Pierce shoved me into the car, muttering under his breath something about people who have no tolerance for alcohol knowing better than to drink martinis.
“But I’m better now,” I protested, wondering how one of my legs had found its way onto his lap. “I never used to be able to drink, but I can now. I’ve been practicing. I can have a whole bottle of beer without getting silly now, and I couldn’t do that when we shared that apartmen‘ on Queen Anne Hill. ’Member that apartmen‘?”
“Remind me never to volunteer to help Roger again, will you?” Pierce asked Evan. He pushed my leg off his lap. “And as soon as we get to the studio, I want you to find some coffee—black—and bring it to the wardrobe room. Six or seven cups of it.”
I tipped my head back and started singing “Werewolves of London.”
Pierce shuddered. “Make that twenty cups.”
Thankfully, the buzz from the martinis lasted through the horrors of having to stand in my underwear in front of Pierce and a couple of wardrobe ladies while they measured ev
ery conceivable stretch of my skin.
They shoved a couple of dresses on me, but I don’t remember much about them except they were scratchy and uncomfortable. Pierce let me have a little nap on a ratty old armchair in one of the wardrobe rooms while various people came up and held bits of material against my cheek to see what looked good.
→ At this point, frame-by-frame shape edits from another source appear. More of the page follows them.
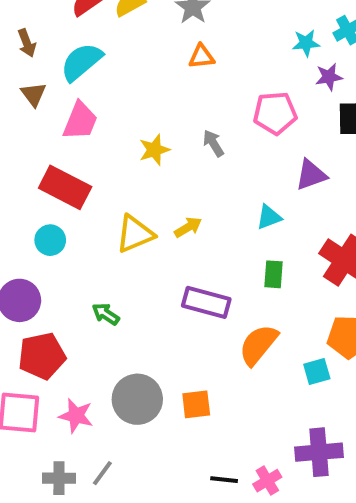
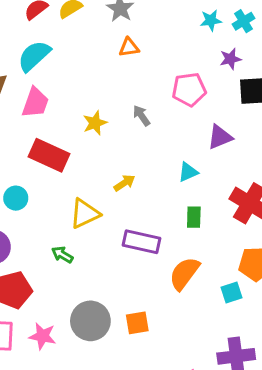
cyan star: (306, 43) -> (211, 20), moved
red rectangle: (65, 187) -> (49, 155), moved
yellow triangle: (135, 234) -> (85, 214), moved

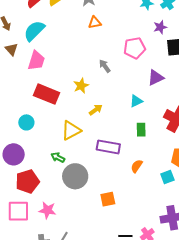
yellow star: (95, 123) -> (81, 86), moved
orange semicircle: (184, 273) -> (137, 166), size x0.6
gray circle: (90, 321) -> (75, 176), moved

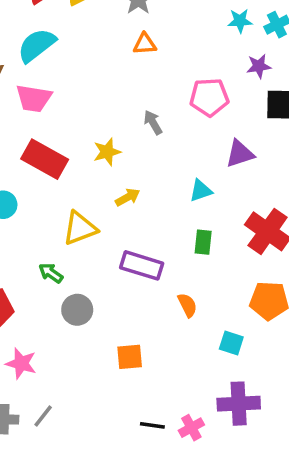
pink trapezoid: (36, 61) -> (34, 98), turned 75
orange semicircle: (137, 166) -> (187, 305), turned 112
gray circle: (75, 176) -> (77, 310), size x0.7
cyan square: (167, 177) -> (231, 343), moved, turned 32

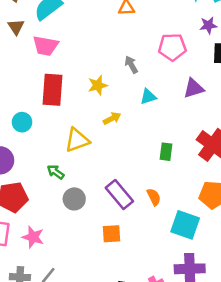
red rectangle: (45, 159) -> (53, 90), turned 64
cyan triangle: (201, 191) -> (148, 97), moved
purple rectangle: (142, 265) -> (119, 195), moved, turned 32
cyan square: (231, 343) -> (185, 225), size x1.6

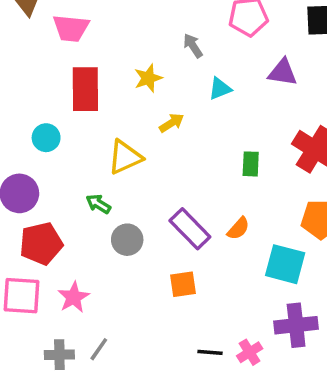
purple triangle: (194, 88) -> (283, 72), turned 30
orange semicircle: (154, 197) -> (238, 229), turned 72
pink star: (33, 237) -> (74, 297), turned 30

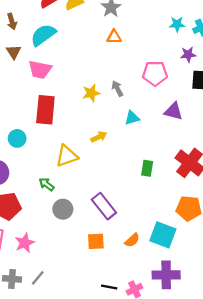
yellow star: (148, 78) -> (91, 93), moved
orange semicircle: (238, 229) -> (132, 240), moved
The buzz, unfortunately, was gone by the time he shook me awake, and frog-marched me, dizzy and a bit queasy, down the hall, up a flight of stairs, and into a plush carpeted room dark with heavy mahogany furniture, lightened by a lovely view of the Thames.
Before I could open my mouth to protest Pierce’s brutality of dragging me from a sound sleep, a balding man with dark red hair looked up from the massive desk I was pushed before. My stomach seemed to keep moving long after I stopped.
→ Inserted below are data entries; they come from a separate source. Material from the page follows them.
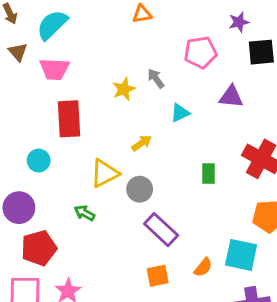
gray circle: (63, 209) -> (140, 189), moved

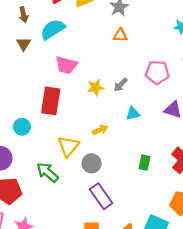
pink trapezoid: (54, 69) -> (66, 65), moved
gray arrow: (156, 79) -> (121, 85), turned -112
yellow triangle: (105, 173) -> (68, 146), turned -35
green arrow: (85, 213) -> (47, 172), size x1.5

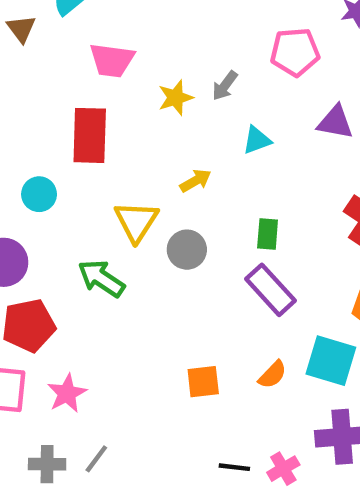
green rectangle: (144, 163) -> (268, 234), moved
purple rectangle: (101, 196) -> (270, 290), moved

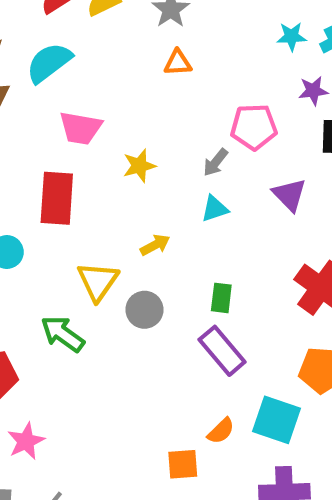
gray arrow: (225, 86) -> (216, 162), moved
purple triangle: (335, 122) -> (289, 195), turned 33
orange square: (203, 382) -> (183, 464), moved

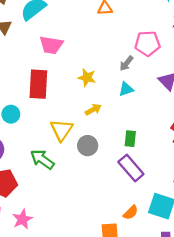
yellow star: (139, 166) -> (87, 78), moved, turned 30

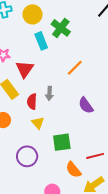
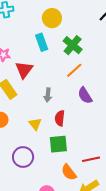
yellow circle: (33, 14) -> (52, 18), moved
green cross: (61, 28) -> (73, 45), moved
red semicircle: (32, 102) -> (60, 118), moved
purple semicircle: (86, 105) -> (85, 95), moved

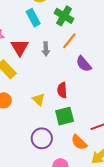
gray arrow: (48, 95) -> (46, 49), moved
purple circle: (23, 157) -> (42, 138), moved

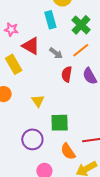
red triangle: (20, 47) -> (31, 46), turned -42
gray arrow: (46, 49) -> (56, 53), turned -64
red semicircle: (62, 90) -> (67, 74), moved

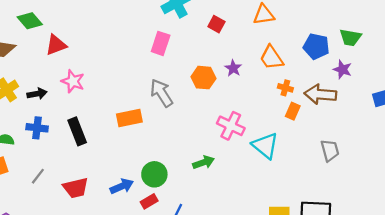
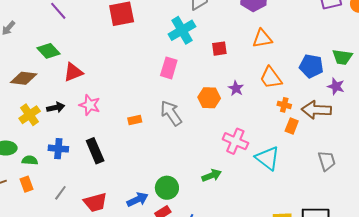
red square: (216, 24) -> (219, 49), turned -35
black arrow: (37, 94) -> (56, 107), moved
orange rectangle: (129, 118) -> (135, 120), moved, size x0.6

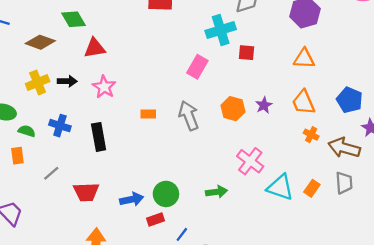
red square: (219, 49) -> (247, 53), moved
orange rectangle: (292, 126) -> (312, 188), moved
cyan triangle: (268, 158) -> (280, 187), turned -32
gray trapezoid: (327, 161) -> (344, 183), moved

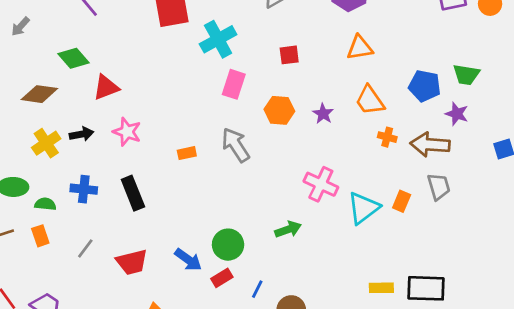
cyan cross: (221, 30) -> (218, 39), moved
orange hexagon: (233, 109) -> (279, 110), moved
cyan triangle: (280, 187) -> (363, 208), turned -44
blue arrow: (132, 199) -> (188, 260), turned 60

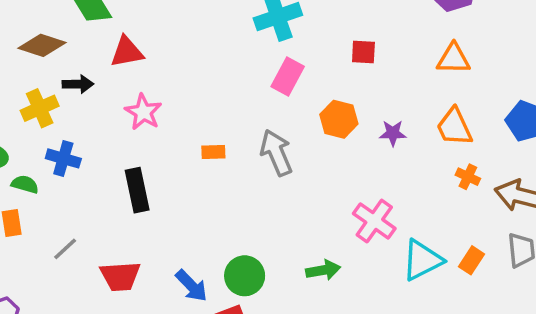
purple star: (323, 114) -> (393, 133), turned 30
black arrow: (81, 134) -> (78, 84), moved
blue cross: (84, 189) -> (63, 158), moved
“Oh, there you are! Hello, Tessa, I’m Roger d’Aspry. Pierce has told me so much about you. I’m delighted that you’re joining our team—relieved actually, because we start filming tomorrow and what’s the story of a duke’s life without his duchess at his side?” Roger came around the desk while he was speaking, his voice clipped in a manner reminiscent of expensive schooling. He took my hand in both of his to simultaneously pat and shake it. He was about four inches shorter than me; not terribly unusual, as I am almost six feet tall. “I know you’ll have a grand time, just a grand time. You’re going to love everyone and the house! It’s glorious! Pierce tells me you’re quite the devotee of history, so you should have no trouble adapting to the lifestyle. You’ve read the rule book and introductory material?”